7.8 Headings; Entire Agreement; Partial Invalidity, etc. The table of
--------------------------------------------------
contents and headings in this Warrant are for purposes of reference only and
shall not limit or otherwise affect
-16-
the meaning hereof. This Warrant, together with the Stockholders Agreement,
embodies the entire agreement and understanding between the holder hereof and
the Company and supersedes all prior agreements and understandings relating to
the subject matter hereof. In case any provision in this Warrant or the
Stockholders Agreement shall be invalid, illegal or unenforceable, the validity,
legality and enforceability of the remaining provisions shall not in any way be
affected or impaired thereby.
-17-
IN WITNESS WHEREOF, the Company has caused this Warrant to be executed as
an instrument under seal by its duly authorized officer as of the date first
above written.
PMT HOLDINGS, INC.,
a Delaware corporation
By: /s/ Xxxxxxx X. Xxxx
--------------------------
Name: Xxxxxxx X. Xxxx
Title: Vice President
Exhibit 2.2(a)
--------------
FORM OF NOTICE EXERCISE
(To be executed only upon partial or full exercise
of the within Warrant)
The undersigned registered holder of the within Warrant irrevocable
exercises the within Warrant for and purchases _____________ Units, consisting
of ________ shares of Series A Preferred Stock and ___________ shares of Common
Stock, of PMT Holdings, Inc. and herewith makes payment therefor in the amount
of $_________, all at the price, in the manner and on the terms and conditions
specified in the within Warrant, and requests that a certificate for the
Underlying Securities hereby purchased be issued in the name of and delivered to
[choose one] (a) the undersigned or (b) _____________, whose address is
---------- - -
___________________________________________________ and, if Units shall not
include all the Underlying Securities issuable as provided in the within
Warrant, that a new Warrant of like tenor for the Underlying Securities not
being purchased hereunder be issued in the name of and delivered to [choose one]
----------
(a) the undersigned or (b) __________________________________, whose address is
- -
____________________________.
Dated: __________, _____
[ ]
By ________________________________
(Signature of Registered Holder)
NOTICE: The signature on this Notice of Exercise must correspond with the name
as written upon the face of the within Warrant in every particular,
without alteration or enlargement or any change whatsoever.
-19-
Exhibit 3.1
-----------
FORM OF ASSIGNMENT
(To be executed only upon the assignment of the within Warrant)

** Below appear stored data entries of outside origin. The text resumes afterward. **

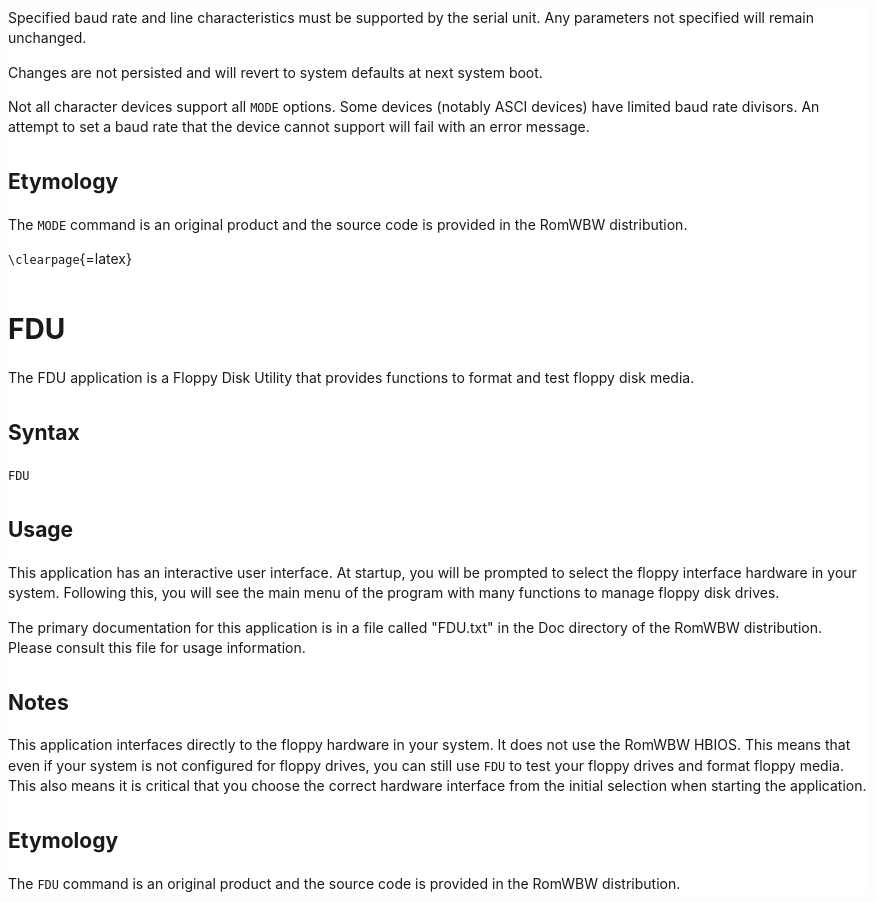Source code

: Specified baud rate and line characteristics must be supported by the
serial unit. Any parameters not specified will remain unchanged.

Changes are not persisted and will revert to system defaults at next
system boot.

Not all character devices support all `MODE` options. Some devices
(notably ASCI devices) have limited baud rate divisors. An attempt to
set a baud rate that the device cannot support will fail with an error
message.

## Etymology

The `MODE` command is an original product and the source code is
provided in the RomWBW distribution.

`\clearpage`{=latex}

# FDU

The FDU application is a Floppy Disk Utility that provides functions
to format and test floppy disk media.

## Syntax

`FDU`

## Usage

This application has an interactive user interface. At startup, you
will be prompted to select the floppy interface hardware in your
system. Following this, you will see the main menu of the program with
many functions to manage floppy disk drives.

The primary documentation for this application is in a file called
"FDU.txt" in the Doc directory of the RomWBW distribution. Please
consult this file for usage information.

## Notes

This application interfaces directly to the floppy hardware in your
system. It does not use the RomWBW HBIOS. This means that even if your
system is not configured for floppy drives, you can still use `FDU`
to test your floppy drives and format floppy media. This also means it
is critical that you choose the correct hardware interface from the
initial selection when starting the application.

## Etymology

The `FDU` command is an original product and the source code is
provided in the RomWBW distribution.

FOR VALUE RECEIVED, the undersigned registered holder of the within
Warrant hereby sells, assigns and transfers unto ______________________________,
whose address is __________________________________, all of the rights of the
undersigned under the within Warrant, with respect to ______ Units of Equity
Interests of PMT Holdings, Inc. and, if such Units shall not include all the
Underlying Securities issuable as provided in the within Warrant, that a new
Warrant of like tenor for the Underlying Securities not being transferred
hereunder be issued in the name of and delivered to [choose one] (a) the
---------- -
undersigned or (b) _____________________________, whose address is
-
______________________________, and does hereby irrevocably constitute and
appoint _______________ Attorney to register such transfer on the books of PMT
Holdings, Inc. maintained for the purpose, with full power of substitution in
the premises.
Dated: ___________________, 19__.
[ ]
By:_____________________________________
(Signature of Registered Holder)
NOTICE: The signature on this Assignment must correspond with the name as
written upon the face of the within Warrant in every particular,
without alteration or enlargement or any change whatever.